El garaje de mi casa y la eterna situación
miércoles, 28 marzo 2012, 12:58
Vivo en un barrio joven, diría que bastante majo. No es ni de clase alta, ni de baja, tampoco sé si de clase media. A mí me gusta, porque tiene muchas zonas verdes y está muy bien comunicado. El caso es que la mayoría de mis vecinos tienen coches generalistas. Luego, hay un par de ellos a los que parece que las cosas les están yendo bien, incluso con la crisis que nos está tocando vivir en los últimos años. Uno, muy simpático, alterna con su esposa los nuevos A6 y Q5 Hybrid; y otro, que o mucho me equivoco o me da que va a ser chino, aparece un día con un CLS y, al siguiente, con un Q7 (se conoce que los bazares dan dinero...). El resto del parque movil, como digo, es 'aseadito', pero nada del otro jueves. A mi derecha, un Laguna de hace dos generaciones; a mi izquierda, un C4 de 2009; enfrente, un Clio II, Avensis, 207...
Mi plaza de aparcamiento está casi pegada a la puerta de acceso al garaje, con lo que mi coche siempre queda expuesto a ojos de toda la comunidad de vecinos. Desde que comencé en este trabajo, allá por 2005, se da la situación de que puedo aparcar cuatro o cinco coches diferentes en una misma semana. En ocasiones he encadenado un Cayenne, un Touareg y un X5, porque estaba escribiendo una comparativa de SUVs de lujo; o ha dado la casualidad de que he aparcado en días consecutivos un Audi RS5, un Mercedes SLS y un Chevrolet Corvette. Luego, como es normal, los he cambiado por un Fiat 500, un Hyundai i10 y una Volkswagen Caddy Furgón, por poner algunos ejemplos.
Entiendo que para la mayoría de vecinos todo esto puede ser algo llamativo.
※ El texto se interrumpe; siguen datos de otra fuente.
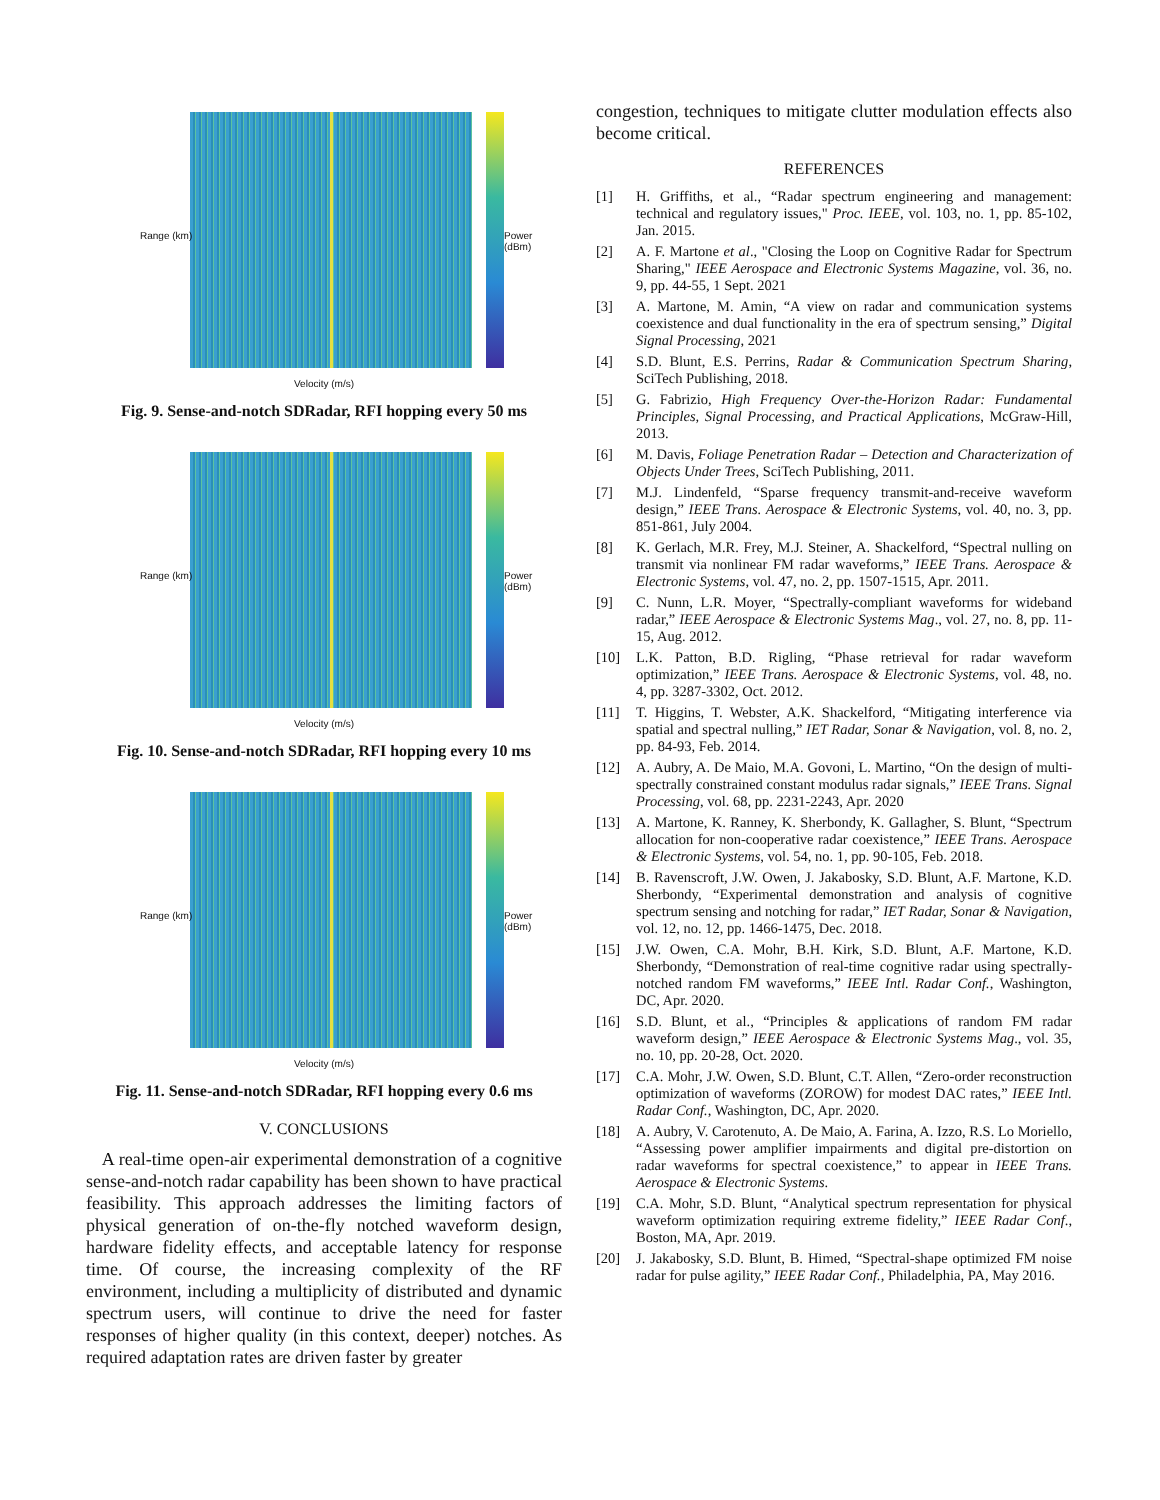Range (km) Power (dBm)
Velocity (m/s)
Fig. 9. Sense-and-notch SDRadar, RFI hopping every 50 ms
Range (km) Power (dBm)
Velocity (m/s)
Fig. 10. Sense-and-notch SDRadar, RFI hopping every 10 ms
Range (km) Power (dBm)
Velocity (m/s)
Fig. 11. Sense-and-notch SDRadar, RFI hopping every 0.6 ms
V. CONCLUSIONS
A real-time open-air experimental demonstration of a cognitive sense-and-notch radar capability has been shown to have practical feasibility. This approach addresses the limiting factors of physical generation of on-the-fly notched waveform design, hardware fidelity effects, and acceptable latency for response time. Of course, the increasing complexity of the RF environment, including a multiplicity of distributed and dynamic spectrum users, will continue to drive the need for faster responses of higher quality (in this context, deeper) notches. As required adaptation rates are driven faster by greater
congestion, techniques to mitigate clutter modulation effects also become critical.
REFERENCES
[1] H. Griffiths, et al., “Radar spectrum engineering and management: technical and regulatory issues," Proc. IEEE, vol. 103, no. 1, pp. 85-102, Jan. 2015.
[2] A. F. Martone et al., "Closing the Loop on Cognitive Radar for Spectrum Sharing," IEEE Aerospace and Electronic Systems Magazine, vol. 36, no. 9, pp. 44-55, 1 Sept. 2021
[3] A. Martone, M. Amin, “A view on radar and communication systems coexistence and dual functionality in the era of spectrum sensing,” Digital Signal Processing, 2021
[4] S.D. Blunt, E.S. Perrins, Radar & Communication Spectrum Sharing, SciTech Publishing, 2018.
[5] G. Fabrizio, High Frequency Over-the-Horizon Radar: Fundamental Principles, Signal Processing, and Practical Applications, McGraw-Hill, 2013.
[6] M. Davis, Foliage Penetration Radar – Detection and Characterization of Objects Under Trees, SciTech Publishing, 2011.
[7] M.J. Lindenfeld, “Sparse frequency transmit-and-receive waveform design,” IEEE Trans. Aerospace & Electronic Systems, vol. 40, no. 3, pp. 851-861, July 2004.
[8] K. Gerlach, M.R. Frey, M.J. Steiner, A. Shackelford, “Spectral nulling on transmit via nonlinear FM radar waveforms,” IEEE Trans. Aerospace & Electronic Systems, vol. 47, no. 2, pp. 1507-1515, Apr. 2011.
[9] C. Nunn, L.R. Moyer, “Spectrally-compliant waveforms for wideband radar,” IEEE Aerospace & Electronic Systems Mag., vol. 27, no. 8, pp. 11-15, Aug. 2012.
[10] L.K. Patton, B.D. Rigling, “Phase retrieval for radar waveform optimization,” IEEE Trans. Aerospace & Electronic Systems, vol. 48, no. 4, pp. 3287-3302, Oct. 2012.
[11] T. Higgins, T. Webster, A.K. Shackelford, “Mitigating interference via spatial and spectral nulling,” IET Radar, Sonar & Navigation, vol. 8, no. 2, pp. 84-93, Feb. 2014.
[12] A. Aubry, A. De Maio, M.A. Govoni, L. Martino, “On the design of multi-spectrally constrained constant modulus radar signals,” IEEE Trans. Signal Processing, vol. 68, pp. 2231-2243, Apr. 2020
[13] A. Martone, K. Ranney, K. Sherbondy, K. Gallagher, S. Blunt, “Spectrum allocation for non-cooperative radar coexistence,” IEEE Trans. Aerospace & Electronic Systems, vol. 54, no. 1, pp. 90-105, Feb. 2018.
[14] B. Ravenscroft, J.W. Owen, J. Jakabosky, S.D. Blunt, A.F. Martone, K.D. Sherbondy, “Experimental demonstration and analysis of cognitive spectrum sensing and notching for radar,” IET Radar, Sonar & Navigation, vol. 12, no. 12, pp. 1466-1475, Dec. 2018.
[15] J.W. Owen, C.A. Mohr, B.H. Kirk, S.D. Blunt, A.F. Martone, K.D. Sherbondy, “Demonstration of real-time cognitive radar using spectrally-notched random FM waveforms,” IEEE Intl. Radar Conf., Washington, DC, Apr. 2020.
[16] S.D. Blunt, et al., “Principles & applications of random FM radar waveform design,” IEEE Aerospace & Electronic Systems Mag., vol. 35, no. 10, pp. 20-28, Oct. 2020.
[17] C.A. Mohr, J.W. Owen, S.D. Blunt, C.T. Allen, “Zero-order reconstruction optimization of waveforms (ZOROW) for modest DAC rates,” IEEE Intl. Radar Conf., Washington, DC, Apr. 2020.
[18] A. Aubry, V. Carotenuto, A. De Maio, A. Farina, A. Izzo, R.S. Lo Moriello, “Assessing power amplifier impairments and digital pre-distortion on radar waveforms for spectral coexistence,” to appear in IEEE Trans. Aerospace & Electronic Systems.
[19] C.A. Mohr, S.D. Blunt, “Analytical spectrum representation for physical waveform optimization requiring extreme fidelity,” IEEE Radar Conf., Boston, MA, Apr. 2019.
[20] J. Jakabosky, S.D. Blunt, B. Himed, “Spectral-shape optimized FM noise radar for pulse agility,” IEEE Radar Conf., Philadelphia, PA, May 2016.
Los hay muy despistados que ni se fijan; otros, que miran los coches y no le dan más importancia al asunto; luego están los que curiosean a escondidas pero no dicen nada (ahí están sus huellas dactilares cada mañana en los cristales de los coches que llevo, como llame a Horatio...); también están los que algún día se han acercado con algo de timidez y me han preguntado el motivo de que cada día cambie de coche. Con algunos de estos, incluso, he entablado una buena amistad.
Pero -y aquí quería llegar- también me consta que hay un pequeño grupo que cuchichea, que monta aquelarres improvisados en la oscuridad del garaje para glosar sobre lo que sucede en la plaza número 6. A ellos les diré que no: no soy un niño de papá; ni un narcotraficante; ni un proxeneta; ni tengo un concesionario; ni me ha tocado una quiniela de las gordas. ¡Ah! Y tampoco soy muy tonto, al menos por llevar los coches que llevo... Simplemente, soy periodista del motor. Por cierto, que si un día les gusta un coche y lo quieren ver, ya saben dónde me tienen. Que para algo somos vecinos, ¿no?